Me encaminé hacia la casa de Minna. Aún conservaba el dinero ella me había dado para el primer mes de alquiler. De pronto me detuve. De ninguna manera podía mudarme al apartamento donde vivía mi falsa esposa, a quien le había concedido un falso divorcio, y donde vivían también mis falsos suegros. Yo mismo no era más que falso escritor. No; había terminado con Varsovia.
Cambié de rumbo, y me dirigí hacia la estación de Danzig. Tenía bastante dinero para comprar un billete a Byaledrevne, y sabía que el tren partía a altas horas de la noche. A mi alrededor se oían los ruidos de la ciudad, pero sentía una extraña calma. «Perdóname, Minna —murmuré—. Perdóname, padre. No puedo ayudaros». Cansado de caminar, hice una pausa ante el escaparate de una ferretería donde se exhibían tenazas, cuchillos, tijeras, grifos y tornillos. Unas puertas más allá, compré un bollo. Había que comer. En esa materia, sin duda, no existía el libre albedrío. Mientras lo mordisqueaba me detuve nuevamente, esta vez delante de una salchichería. Me quedé mirando las ristras de embutidos y pensé que en un tiempo esos animales habían vivido y sufrido, y que ya habían dejado atrás sus pesares.

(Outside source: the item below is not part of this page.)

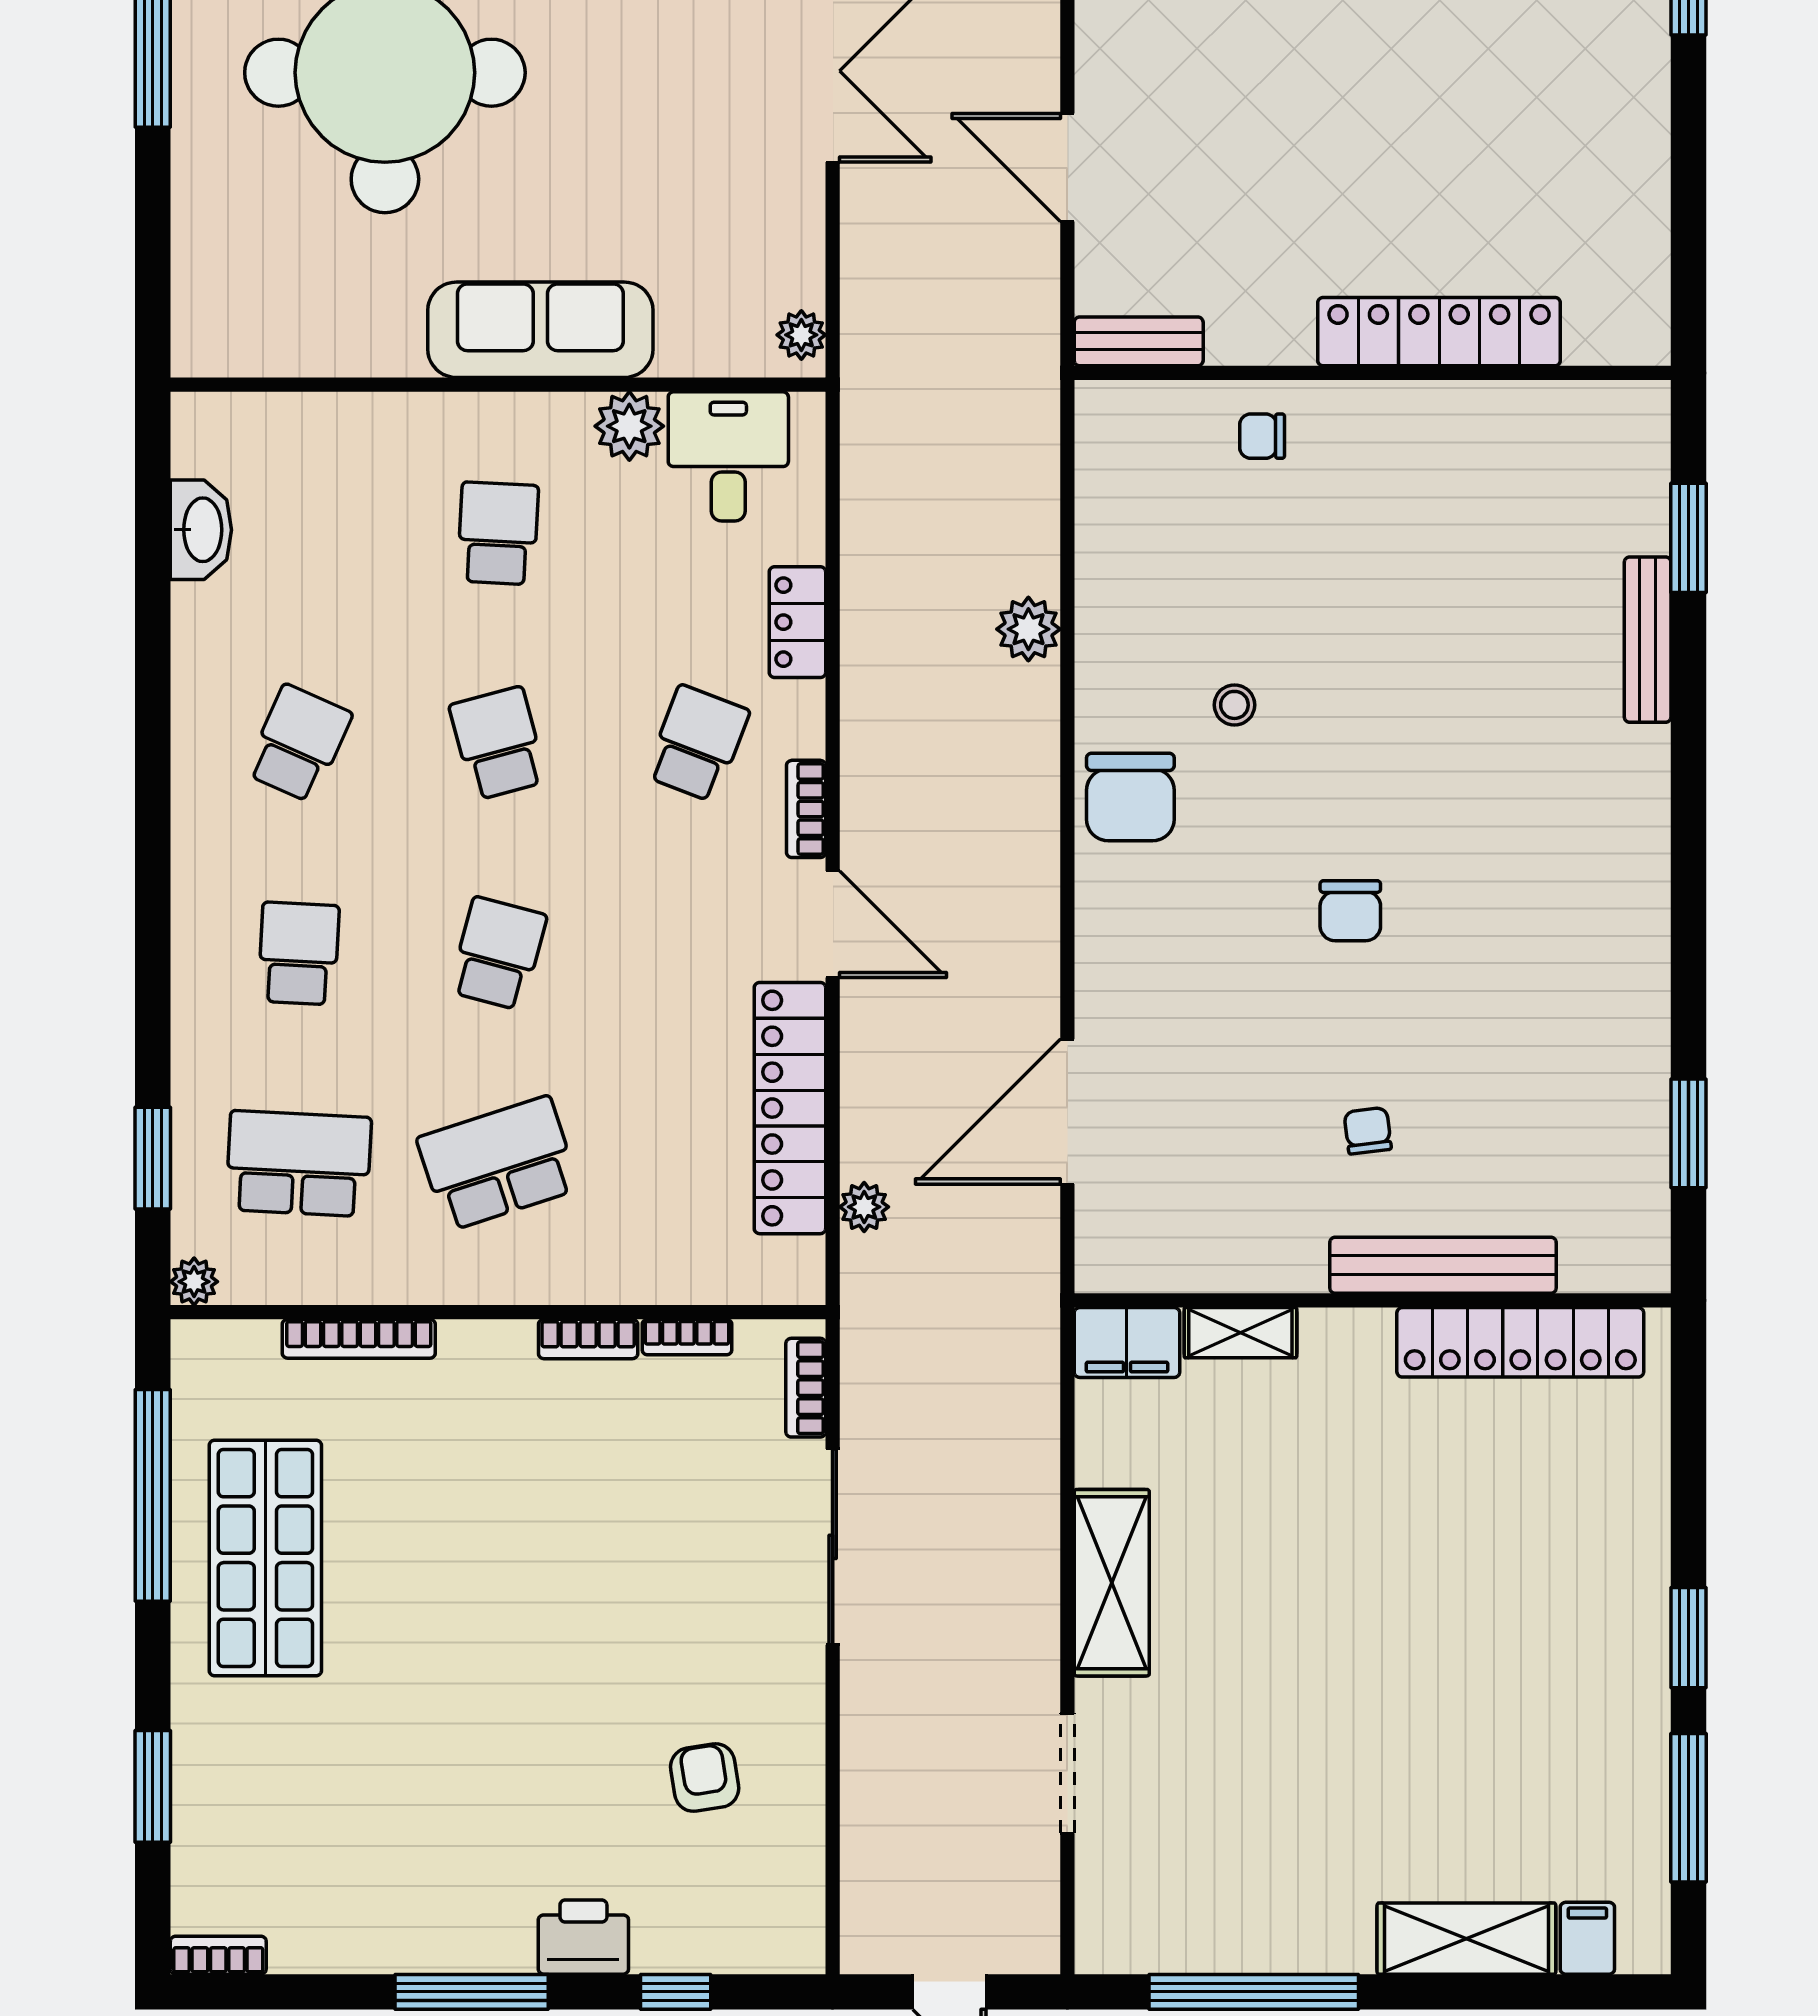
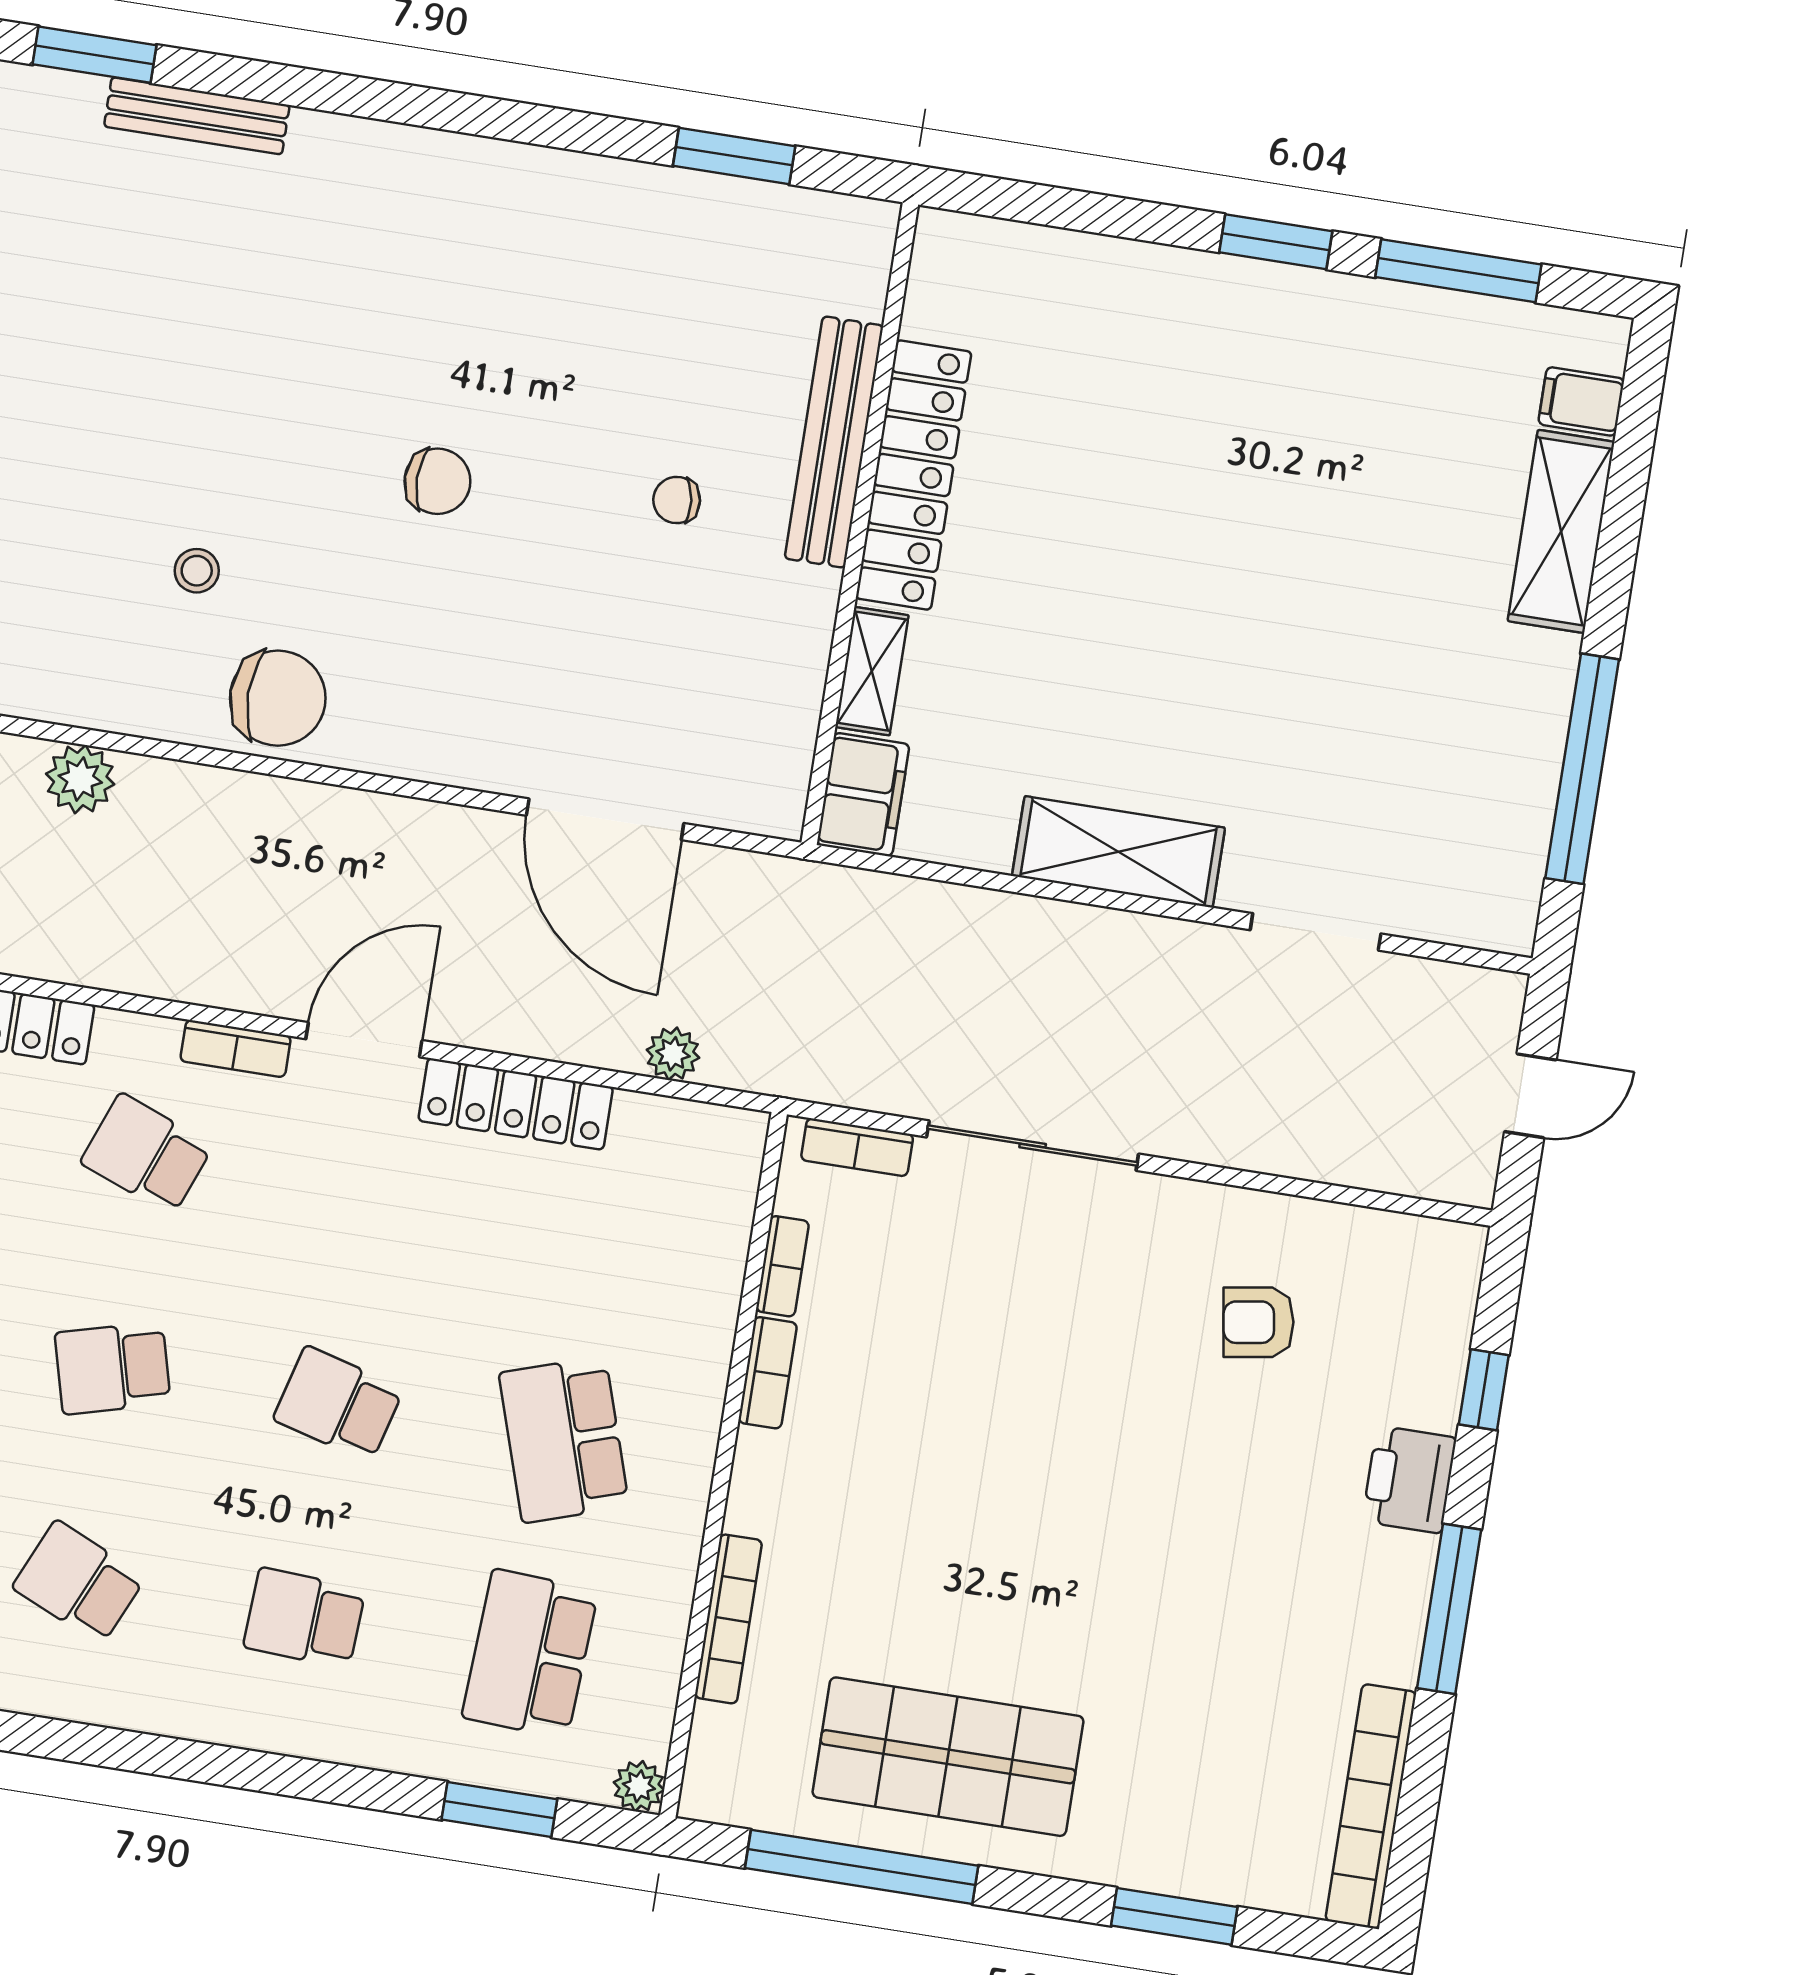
locker: (790, 1108) -> (516, 1104), width x0.71, depth x0.83
locker: (1520, 1342) -> (914, 475), moved
bookcase: (218, 1955) -> (1371, 1806), width x2.31, depth x1.31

No quedaban en ninguna parte rastros de su dolor o sus contorsiones. ¿Existe acaso en algún lugar del cosmos una placa recordatoria en la que se registre que una vaca llamada Kviatule permitió que la ordeñaran durante once años, y que luego, en el duodécimo año, con las ubres ya secas, la condujeron al matadero y la degollaron, después de recitar una bendición?
Mi fantasía continuó. ¿Alguien recibía alguna vez una compensación por su sufrimiento final? ¿Existe un paraíso para las reses sacrificadas, para los pollos y los cerdos, para las ranas pisoteadas, para los peces arrancados al mar, para los judíos torturados por Petliura, fusilados por los bolcheviques, para los sesenta mil soldados que derramaron su sangre en Verdún? En ese mismo instante, mientras me formulaba esas preguntas, morían millones de personas y animales. Muchos hombres y mujeres se encontraban atrapados en cárceles y hospitales, en las calles, en sótanos y barracas. ¡Feliz de ti, padre, que crees! Hasta es posible que tengas razón.
Llegué a la estación y me puse en la fila para sacar el billete. Había mucha gente, pero puesto que el tiempo no existe ¿qué más daba cuánto tuviese que esperar?